Métrica y ortografía

13 de mayo 2025 - 03:09

En las viejas escuelas de principios del siglo pasado la gramática era una guerra quirúrgica a soluciones de paréntesis, signos, comillas, adjetivos, oraciones sustantivas o subordinadas que te llevaban al desaliento. A todo ese íncubo de situaciones la ortografía era la patria tirana, el buque insignia de aquellos maestros y pobre de aquel alumno que no escribiera con rigor ortográfico.

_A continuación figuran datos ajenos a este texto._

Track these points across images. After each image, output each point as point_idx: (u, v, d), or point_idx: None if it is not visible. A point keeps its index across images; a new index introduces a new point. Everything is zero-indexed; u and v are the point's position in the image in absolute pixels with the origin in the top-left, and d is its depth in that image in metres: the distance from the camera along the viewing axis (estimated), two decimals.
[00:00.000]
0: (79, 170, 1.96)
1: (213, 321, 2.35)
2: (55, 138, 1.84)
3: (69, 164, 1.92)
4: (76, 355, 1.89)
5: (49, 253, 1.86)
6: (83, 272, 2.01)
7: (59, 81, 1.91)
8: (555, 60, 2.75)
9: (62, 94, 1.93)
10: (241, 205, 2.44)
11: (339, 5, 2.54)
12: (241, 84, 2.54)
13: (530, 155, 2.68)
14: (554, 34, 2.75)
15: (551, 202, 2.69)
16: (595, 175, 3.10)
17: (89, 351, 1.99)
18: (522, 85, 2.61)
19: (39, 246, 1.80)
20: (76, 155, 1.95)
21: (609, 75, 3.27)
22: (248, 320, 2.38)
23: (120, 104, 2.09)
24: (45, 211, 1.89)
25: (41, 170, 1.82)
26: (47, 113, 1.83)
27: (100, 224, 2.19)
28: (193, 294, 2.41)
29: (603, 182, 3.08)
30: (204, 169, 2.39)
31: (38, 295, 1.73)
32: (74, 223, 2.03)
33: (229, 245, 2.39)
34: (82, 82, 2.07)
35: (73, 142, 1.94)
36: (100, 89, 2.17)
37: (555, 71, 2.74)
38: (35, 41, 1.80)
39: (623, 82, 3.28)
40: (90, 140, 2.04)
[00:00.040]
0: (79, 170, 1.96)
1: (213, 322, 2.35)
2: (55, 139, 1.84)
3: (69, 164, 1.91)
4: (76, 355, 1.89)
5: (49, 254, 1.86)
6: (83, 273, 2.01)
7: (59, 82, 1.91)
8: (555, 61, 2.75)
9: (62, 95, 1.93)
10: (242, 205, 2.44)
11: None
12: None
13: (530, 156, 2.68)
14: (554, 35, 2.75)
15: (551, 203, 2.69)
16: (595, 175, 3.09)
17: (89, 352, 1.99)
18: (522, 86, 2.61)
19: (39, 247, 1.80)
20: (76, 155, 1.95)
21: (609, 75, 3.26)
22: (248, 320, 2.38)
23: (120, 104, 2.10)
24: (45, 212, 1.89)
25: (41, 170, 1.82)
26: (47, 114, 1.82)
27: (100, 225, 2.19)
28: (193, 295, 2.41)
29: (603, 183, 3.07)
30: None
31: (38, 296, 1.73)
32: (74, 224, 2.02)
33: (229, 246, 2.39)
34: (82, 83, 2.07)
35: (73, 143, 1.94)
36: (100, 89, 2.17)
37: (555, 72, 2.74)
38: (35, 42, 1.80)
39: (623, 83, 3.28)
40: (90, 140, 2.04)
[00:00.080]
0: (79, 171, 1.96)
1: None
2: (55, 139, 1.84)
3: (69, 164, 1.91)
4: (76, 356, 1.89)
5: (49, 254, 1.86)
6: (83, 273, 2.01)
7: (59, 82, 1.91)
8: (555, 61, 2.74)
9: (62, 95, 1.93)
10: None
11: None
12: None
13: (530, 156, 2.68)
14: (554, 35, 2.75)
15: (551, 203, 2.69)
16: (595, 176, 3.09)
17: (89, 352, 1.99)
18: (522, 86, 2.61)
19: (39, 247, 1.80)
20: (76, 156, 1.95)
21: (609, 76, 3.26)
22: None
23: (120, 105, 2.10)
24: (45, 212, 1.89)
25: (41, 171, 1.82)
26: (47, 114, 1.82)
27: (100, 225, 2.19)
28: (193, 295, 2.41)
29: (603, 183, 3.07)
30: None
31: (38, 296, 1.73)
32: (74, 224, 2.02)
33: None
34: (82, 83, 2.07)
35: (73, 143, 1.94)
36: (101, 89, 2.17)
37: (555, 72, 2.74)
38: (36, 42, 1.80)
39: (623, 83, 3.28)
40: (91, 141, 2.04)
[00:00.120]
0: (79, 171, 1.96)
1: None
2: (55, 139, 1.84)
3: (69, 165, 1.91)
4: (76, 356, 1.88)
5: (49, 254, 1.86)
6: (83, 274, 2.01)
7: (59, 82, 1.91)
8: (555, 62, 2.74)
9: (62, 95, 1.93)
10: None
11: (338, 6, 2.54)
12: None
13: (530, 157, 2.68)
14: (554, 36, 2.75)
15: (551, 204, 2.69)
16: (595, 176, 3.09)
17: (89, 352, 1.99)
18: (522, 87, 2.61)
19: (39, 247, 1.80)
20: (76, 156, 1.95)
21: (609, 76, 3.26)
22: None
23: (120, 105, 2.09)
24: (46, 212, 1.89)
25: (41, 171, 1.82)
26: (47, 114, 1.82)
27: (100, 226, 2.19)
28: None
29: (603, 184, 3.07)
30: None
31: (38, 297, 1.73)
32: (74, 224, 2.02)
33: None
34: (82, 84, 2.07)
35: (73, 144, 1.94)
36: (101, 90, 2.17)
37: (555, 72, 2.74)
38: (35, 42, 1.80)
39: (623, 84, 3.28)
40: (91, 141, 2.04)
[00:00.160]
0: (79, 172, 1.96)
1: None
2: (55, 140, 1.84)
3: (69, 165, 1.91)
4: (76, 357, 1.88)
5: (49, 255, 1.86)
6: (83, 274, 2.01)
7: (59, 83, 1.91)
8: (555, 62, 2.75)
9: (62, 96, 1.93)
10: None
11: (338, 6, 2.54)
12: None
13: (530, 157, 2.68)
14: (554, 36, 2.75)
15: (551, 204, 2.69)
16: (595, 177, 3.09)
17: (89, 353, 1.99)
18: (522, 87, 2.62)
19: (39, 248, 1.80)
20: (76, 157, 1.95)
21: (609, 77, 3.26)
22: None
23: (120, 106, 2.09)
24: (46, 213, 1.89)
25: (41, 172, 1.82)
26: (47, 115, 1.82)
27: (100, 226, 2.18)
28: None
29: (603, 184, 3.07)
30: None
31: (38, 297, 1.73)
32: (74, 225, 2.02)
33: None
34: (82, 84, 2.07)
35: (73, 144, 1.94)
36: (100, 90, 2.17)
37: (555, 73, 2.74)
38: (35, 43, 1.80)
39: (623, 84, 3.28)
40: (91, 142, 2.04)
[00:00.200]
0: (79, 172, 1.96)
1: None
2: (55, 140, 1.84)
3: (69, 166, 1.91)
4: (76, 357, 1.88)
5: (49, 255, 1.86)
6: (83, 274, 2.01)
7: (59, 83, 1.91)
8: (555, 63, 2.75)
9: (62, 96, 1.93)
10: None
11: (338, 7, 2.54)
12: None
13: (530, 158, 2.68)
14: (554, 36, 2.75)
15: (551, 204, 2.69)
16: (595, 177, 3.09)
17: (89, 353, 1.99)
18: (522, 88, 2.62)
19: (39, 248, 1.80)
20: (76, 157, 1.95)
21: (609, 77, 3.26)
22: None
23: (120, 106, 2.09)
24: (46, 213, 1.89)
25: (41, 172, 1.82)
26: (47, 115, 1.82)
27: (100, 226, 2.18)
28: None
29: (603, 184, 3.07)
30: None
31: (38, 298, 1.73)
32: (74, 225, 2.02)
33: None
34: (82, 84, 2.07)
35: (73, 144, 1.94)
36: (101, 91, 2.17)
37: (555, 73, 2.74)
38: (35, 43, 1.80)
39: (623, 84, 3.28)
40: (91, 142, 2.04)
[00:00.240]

En qué mala hora Nebrija redactó la primera norma gramatical del castellano porque, desde entonces, las faltas de ortografía son tan antiguas como la gramática, y para García Márquez o Juan Ramón Jiménez, fueron su guerra particular porque se encasquillaron uno entre la b y la v y otro entre la g y la j, dejando en evidencia a aquellos maestros militantes de la ortografía. Pero cuando ya habíamos conseguido una calidad ortográfica impresionante, llegan nuevas tecnologías y generaciones nuevas de adolescentes y jóvenes que olvidan el tono y el clima de palabras tan necesarias para crecer como podrían ser “pasión” o “corazón”, quizás a causa del guirigay de comunicación digital entre celulares, o quizás al flujo de redes que ha erosionado la métrica ortográfica necesaria para comunicarse. Sin embargo, a mi me ocurre también que, por más atención que pongo en lo que escribo, en cualquier momento puede saltar un desastre ortográfico; de ahí que cuando doy por concluido un artículo vuelvo a releer y repasar, consciente de que, cuando se está demasiado cerca del texto escrito, hay palabras rebeldes que tiranizan. Una palabra diacrítica, un acento, una coma te exponen al ridículo y te deja solo frente a ese animal caprichoso de la ortografía sembrada en mi ADN durante la infancia. Un noviembre de infierno andaba yo obsesionado con las reglas ortográficas. Mientras mi abuela preparaba la cena, yo, a falta de papel, ensayaba sobre el vapor de los cristales de la ventana la ortografía del día siguiente. Las papas hirviendo en el puchero sobre el infiernillo de petróleo sembraban de vaho los vidrios de la cocina, blancos por el vapor, y con mi dedo ensayaba ortografía sobre el frío de la oscuridad. Luego, al acostarme, soñaba todo el tiempo, todo el sueño, palabras envueltas entre reglas gramaticales y la palmeta del maestro. Tiempo después a mis alumnos, para que entendieran el valor de ciertas palabras, les invitaba a que se rebelaran y escribieran con tilde sobre el vaho que la noche deja en los cristales de su cálido dormitorio aquellas palabras, tan necesarias hoy, que encierran valores como libertád, felicidád, igualdád, fidelidád o solidaridad, porque ellas representarán la métrica justa de su estatura moral.